Deze tegenstellingen laten zich in de jaren ’70 en ’80 sterk voelen. BSG is druk bezig met het organiseren van het studentenleven op de kersverse universiteit. Nieuwe facultaire en regionale kringen rijzen als paddenstoelen uit de grond en er wordt intensief gewerkt om op de VUB, die nog grotendeels op de ULB gehuisvest is, ook een Vlaams studentikoos leven te laten ontstaan. Vrij Onderzoek oriënteert zich anders en concentreert zich op twee punten. Ten eerste handhaaft ze de studie van politieke en maatschappelijke (inter)nationale problemen. Ze publiceert daarover in haar bladen (Vrij Onderzoek en het Vodje) en voert actie. Ten tweede concentreert men zich samen met vertegenwoordigers van de (meestal linkse) politieke kringen op de sociale ondersteuning van de studenten. De Sociale Raad (SOR) zal diverse afgevaardigden van VO verwelkomen, terwijl VO een drijvende kracht zal zijn bij de acties tegen de verhoging van de inschrijvingsgelden, het veranderen van het studiebeurzensysteem, ministeriële besparingsplannen die de universiteiten viseren e.d.. Met deze sociale bekommernis gaat  vaak -volgens de traditie van de contestatie- een afkeer voor het studentikoze gepaard. Dopen en cantussen worden in de periode 1975-1985 sterk in vraag gesteld. Het BSG en de in 1983 opgerichte Folklore Academie weten echter de dopen sterker te reglementeren en slagen er langzaam in om de studentenfolklore te laten herleven en tevens om opnieuw voet aan de grond te krijgen in de SOR. Zeker rond de helft van de jaren ’90 krijgt VO minder aandacht van de studenten en raakt het kringbestuur, hoewel ideologisch fanatiek, langzaam geïsoleerd.

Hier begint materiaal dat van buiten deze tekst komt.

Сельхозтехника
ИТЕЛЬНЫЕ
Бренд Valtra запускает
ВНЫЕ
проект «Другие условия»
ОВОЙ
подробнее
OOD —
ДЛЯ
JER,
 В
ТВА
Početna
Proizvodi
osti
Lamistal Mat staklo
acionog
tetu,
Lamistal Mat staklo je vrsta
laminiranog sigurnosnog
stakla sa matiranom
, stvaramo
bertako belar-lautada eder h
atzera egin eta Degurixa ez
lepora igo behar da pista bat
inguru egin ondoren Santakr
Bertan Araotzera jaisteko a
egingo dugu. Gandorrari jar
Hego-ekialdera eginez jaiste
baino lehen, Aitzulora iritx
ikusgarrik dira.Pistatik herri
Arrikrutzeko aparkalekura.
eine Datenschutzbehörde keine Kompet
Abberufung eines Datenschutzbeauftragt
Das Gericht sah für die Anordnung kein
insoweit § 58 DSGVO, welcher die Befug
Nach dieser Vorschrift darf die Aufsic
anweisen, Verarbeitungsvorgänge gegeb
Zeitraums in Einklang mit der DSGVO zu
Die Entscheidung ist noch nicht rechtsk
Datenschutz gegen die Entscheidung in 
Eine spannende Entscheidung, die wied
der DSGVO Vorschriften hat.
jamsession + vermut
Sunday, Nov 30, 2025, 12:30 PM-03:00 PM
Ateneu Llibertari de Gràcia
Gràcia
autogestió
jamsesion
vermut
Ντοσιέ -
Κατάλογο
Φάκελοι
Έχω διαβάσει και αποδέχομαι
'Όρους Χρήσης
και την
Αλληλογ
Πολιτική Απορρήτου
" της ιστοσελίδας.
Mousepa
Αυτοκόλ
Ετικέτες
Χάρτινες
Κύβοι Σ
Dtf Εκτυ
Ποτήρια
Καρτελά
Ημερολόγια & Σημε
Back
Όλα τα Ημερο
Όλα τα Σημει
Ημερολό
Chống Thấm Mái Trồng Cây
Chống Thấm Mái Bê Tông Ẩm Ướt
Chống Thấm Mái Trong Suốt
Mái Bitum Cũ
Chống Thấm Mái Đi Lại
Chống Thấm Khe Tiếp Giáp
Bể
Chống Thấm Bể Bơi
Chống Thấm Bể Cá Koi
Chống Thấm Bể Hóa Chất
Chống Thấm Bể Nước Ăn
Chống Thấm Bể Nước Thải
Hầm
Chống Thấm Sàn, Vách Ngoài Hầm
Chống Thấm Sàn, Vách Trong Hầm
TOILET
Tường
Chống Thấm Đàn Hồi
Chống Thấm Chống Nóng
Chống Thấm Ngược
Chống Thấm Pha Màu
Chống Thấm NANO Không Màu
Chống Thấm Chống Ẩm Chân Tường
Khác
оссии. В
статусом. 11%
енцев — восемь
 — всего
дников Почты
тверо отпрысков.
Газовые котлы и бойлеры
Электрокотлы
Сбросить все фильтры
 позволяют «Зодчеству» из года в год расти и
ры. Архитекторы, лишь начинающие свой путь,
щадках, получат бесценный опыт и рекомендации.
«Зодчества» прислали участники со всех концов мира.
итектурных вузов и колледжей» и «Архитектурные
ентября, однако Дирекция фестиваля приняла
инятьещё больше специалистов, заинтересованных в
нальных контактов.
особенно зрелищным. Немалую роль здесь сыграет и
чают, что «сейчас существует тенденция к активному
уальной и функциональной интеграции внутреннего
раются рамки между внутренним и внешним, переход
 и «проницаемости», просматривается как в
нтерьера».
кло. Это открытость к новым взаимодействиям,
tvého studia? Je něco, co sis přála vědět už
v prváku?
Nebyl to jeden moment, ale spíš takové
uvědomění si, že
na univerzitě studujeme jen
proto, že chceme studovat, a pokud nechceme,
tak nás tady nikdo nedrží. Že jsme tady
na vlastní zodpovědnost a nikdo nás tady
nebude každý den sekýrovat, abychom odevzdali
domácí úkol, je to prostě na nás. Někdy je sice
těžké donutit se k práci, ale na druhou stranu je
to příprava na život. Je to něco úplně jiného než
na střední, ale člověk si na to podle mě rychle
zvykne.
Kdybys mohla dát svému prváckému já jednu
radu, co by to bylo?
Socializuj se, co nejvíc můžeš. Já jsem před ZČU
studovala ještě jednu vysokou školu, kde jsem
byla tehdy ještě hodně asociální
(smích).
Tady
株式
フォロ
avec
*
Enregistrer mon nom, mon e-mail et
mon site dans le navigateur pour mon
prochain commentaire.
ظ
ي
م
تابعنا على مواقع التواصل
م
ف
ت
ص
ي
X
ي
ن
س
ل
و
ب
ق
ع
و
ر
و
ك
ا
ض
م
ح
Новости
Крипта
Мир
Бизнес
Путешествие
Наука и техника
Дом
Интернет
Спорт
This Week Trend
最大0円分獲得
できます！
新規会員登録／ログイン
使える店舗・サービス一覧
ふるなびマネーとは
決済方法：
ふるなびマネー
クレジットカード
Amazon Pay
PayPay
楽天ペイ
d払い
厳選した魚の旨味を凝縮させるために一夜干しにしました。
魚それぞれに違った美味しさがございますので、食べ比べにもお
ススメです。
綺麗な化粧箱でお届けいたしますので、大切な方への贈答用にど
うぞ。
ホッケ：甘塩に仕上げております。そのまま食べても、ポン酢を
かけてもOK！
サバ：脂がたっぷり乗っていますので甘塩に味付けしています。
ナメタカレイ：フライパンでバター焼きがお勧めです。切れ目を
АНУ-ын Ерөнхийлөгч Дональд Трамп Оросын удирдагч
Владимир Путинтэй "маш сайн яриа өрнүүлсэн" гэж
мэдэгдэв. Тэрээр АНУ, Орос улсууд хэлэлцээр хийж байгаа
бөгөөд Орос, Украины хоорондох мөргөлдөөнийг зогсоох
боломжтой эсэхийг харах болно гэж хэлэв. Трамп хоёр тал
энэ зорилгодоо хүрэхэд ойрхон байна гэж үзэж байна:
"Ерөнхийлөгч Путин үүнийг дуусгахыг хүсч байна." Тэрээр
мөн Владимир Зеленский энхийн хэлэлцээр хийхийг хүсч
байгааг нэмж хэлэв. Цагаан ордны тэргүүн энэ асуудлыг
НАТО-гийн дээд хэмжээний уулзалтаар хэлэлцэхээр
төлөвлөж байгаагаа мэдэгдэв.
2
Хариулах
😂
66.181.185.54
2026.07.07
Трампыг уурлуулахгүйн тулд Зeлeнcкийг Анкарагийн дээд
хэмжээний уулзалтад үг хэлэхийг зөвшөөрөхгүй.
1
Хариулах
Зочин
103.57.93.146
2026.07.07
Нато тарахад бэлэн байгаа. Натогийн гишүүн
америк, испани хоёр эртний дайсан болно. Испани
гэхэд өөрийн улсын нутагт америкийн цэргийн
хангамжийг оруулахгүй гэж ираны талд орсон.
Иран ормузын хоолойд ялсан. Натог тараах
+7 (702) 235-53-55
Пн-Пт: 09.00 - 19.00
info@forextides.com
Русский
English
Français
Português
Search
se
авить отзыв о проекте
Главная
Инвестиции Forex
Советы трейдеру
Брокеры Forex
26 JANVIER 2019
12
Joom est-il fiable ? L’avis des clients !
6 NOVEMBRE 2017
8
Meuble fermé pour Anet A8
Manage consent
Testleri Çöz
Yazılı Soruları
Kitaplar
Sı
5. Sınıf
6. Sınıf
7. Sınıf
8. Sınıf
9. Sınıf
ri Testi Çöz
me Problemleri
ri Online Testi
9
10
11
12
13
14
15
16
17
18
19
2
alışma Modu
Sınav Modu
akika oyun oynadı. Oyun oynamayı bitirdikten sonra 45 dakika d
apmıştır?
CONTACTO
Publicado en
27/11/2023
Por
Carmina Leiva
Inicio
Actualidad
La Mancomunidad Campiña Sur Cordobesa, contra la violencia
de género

Maar studentenkringen herrijzen gelukkig gemakkelijk. Het bestuur van 19997-98 neemt nieuwe initiatieven en als in 1999 de eerste sans-papiers beroep doen op de universiteit, ontstaat het VUB-collectief ‘Vluchten kan niet meer’. Dit collectief zal uiteindelijk ook grotendeels de verantwoordelijkheid voor de kring Vrij Onderzoek opnemen. Hetgeen bewijst dat de kring zich kan vernieuwen. Na een wat stillere periode heeft Vrij Onderzoek de afgelopen drie jaar dan opnieuw enkele opmerkelijke acties verzorgd: in 2006 Ontdopingsactie, en vanaf 2007 VO-kampvuren, het Kussengevecht en het Esplanade-initiatief. Bovendien toonde de kring afgelopen jaar opnieuw belangstelling voor internationale problematieken. Men mag hopen dat zij dit nieuwe elan kan verderzetten.

Door Frank Scheelings

Archivaris VUB

[1] Geciteerd uit: L. van Dijck, J.P. Lissens, T. Saldien (eds.), Het ontstaan van Nu en Straks, een brieveneditie 1890-1894. Teksten, Centrum voor de Studie van het Vlaamse Cultuurleven, Antwerpen, 1988, p. 32. Brief van August Vermeylen aan Emmanuel de Bom.